Já Dana - a adorável -, como falou noite passada, está presa nesse navio por quatro anos. A mulher de cabelos curtos e vermelhos revelou sentir muito a falta de seus filhos e, principalmente, do neto. Entretanto, de alguma forma, percebi durante a nossa conversa que Dana não odeia os piratas ou qualquer coisa do tipo, ela, na verdade, parece se dar muito bem com eles, pelo que diz. Ela também confessou que estando há tantos anos cativa, teve tempo o suficiente para entender os piratas, passando, assim, a desenvolver uma espécie de afeto por eles.
Acabei sendo a última a dizer alguma coisa, sendo breve. As duas me escutaram sem intromissões, e tentaram me consolar todas às vezes em que fiquei triste ao pensar que daqui a alguns meses, talvez seja eu a consolar outra prisioneira, enquanto me conformo com o meu novo destino nos mares. E para me animar, Dana acabou me dando um apelido: peixinho, pois, segundo ela, os meus olhos azuis lembravam a imensidão azul dos oceanos.

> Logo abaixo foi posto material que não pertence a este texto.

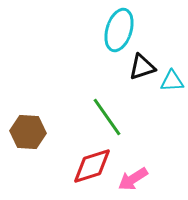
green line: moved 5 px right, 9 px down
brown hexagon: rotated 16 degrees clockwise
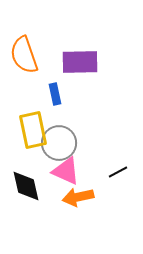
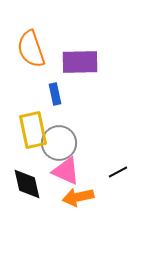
orange semicircle: moved 7 px right, 6 px up
black diamond: moved 1 px right, 2 px up
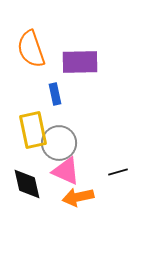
black line: rotated 12 degrees clockwise
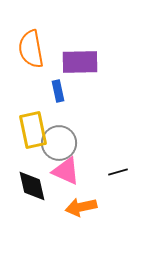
orange semicircle: rotated 9 degrees clockwise
blue rectangle: moved 3 px right, 3 px up
black diamond: moved 5 px right, 2 px down
orange arrow: moved 3 px right, 10 px down
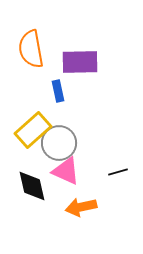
yellow rectangle: rotated 60 degrees clockwise
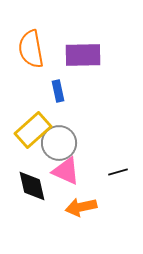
purple rectangle: moved 3 px right, 7 px up
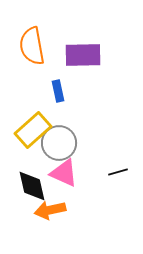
orange semicircle: moved 1 px right, 3 px up
pink triangle: moved 2 px left, 2 px down
orange arrow: moved 31 px left, 3 px down
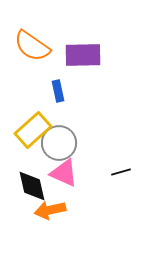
orange semicircle: rotated 45 degrees counterclockwise
black line: moved 3 px right
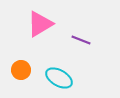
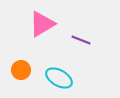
pink triangle: moved 2 px right
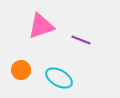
pink triangle: moved 1 px left, 2 px down; rotated 12 degrees clockwise
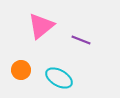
pink triangle: rotated 20 degrees counterclockwise
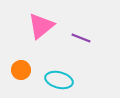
purple line: moved 2 px up
cyan ellipse: moved 2 px down; rotated 16 degrees counterclockwise
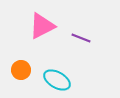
pink triangle: moved 1 px right; rotated 12 degrees clockwise
cyan ellipse: moved 2 px left; rotated 16 degrees clockwise
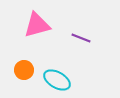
pink triangle: moved 5 px left, 1 px up; rotated 12 degrees clockwise
orange circle: moved 3 px right
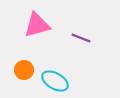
cyan ellipse: moved 2 px left, 1 px down
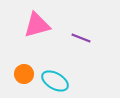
orange circle: moved 4 px down
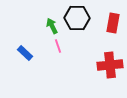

Após muita conversa, nós finalmente fomos dormir um pouco, e depois fomos acordadas pela mesma garota de cabelos loiros-escuros que me trouxe para o quarto ontem. Dana e Jack me disseram que ela se chama Inez, uma fiel pirata do Capitão Hanna. As duas disseram que eu não deveria me preocupar com Inez, pois, ela era legal, contanto que eu seguisse as regras do navio.
Inez nos levou até um banheiro comunitário só para mulheres, que era nada além de grandes tonéis de água, algumas barras duras de sabão, pequenas folhas de hortelã e alguns barris que usaríamos para fazer nossas necessidades, e que quando ancorássemos em terra, esses barris seriam esvaziados para novo uso. Depois de voltarmos para nosso quarto, Inez pediu que nos preparássemos para uma manhã limpando a cozinha do navio. Dana aproveitou desse nosso tempo para repassar um rápido plano sobre como resgataríamos Duque: segundo ela, geralmente um tal de Namjoon supervisionava a limpeza da cozinha, pois ela era feita por pequenos grupos, que nos caso, dessa vez seríamos só nós três. Dana disse que uma de nós precisaria distrair o pirata, enquanto as outras se encarregam de roubar o molho de chaves que o pirata sempre carregava preso no seu cinto. Parece que esse tal de Namjoon era o guia do capitão, o homem encarregado da bússola e mapas, então era alguém de confiança e, por isso, tinha acesso ao molho de chaves que abria todas as portas e celas do navio.
Dana se voluntariou para ir até às celas onde mantinham presos os animais. E depois de fazer uma breve descrição de como era Duque, pedi para ir com a Dana, alegando que Duque poderia estranhá-la caso ela fosse sozinha, e isso estragaria nosso plano. Jack estaria responsável por vigiar e nos alertar para que não fossemos descobertas.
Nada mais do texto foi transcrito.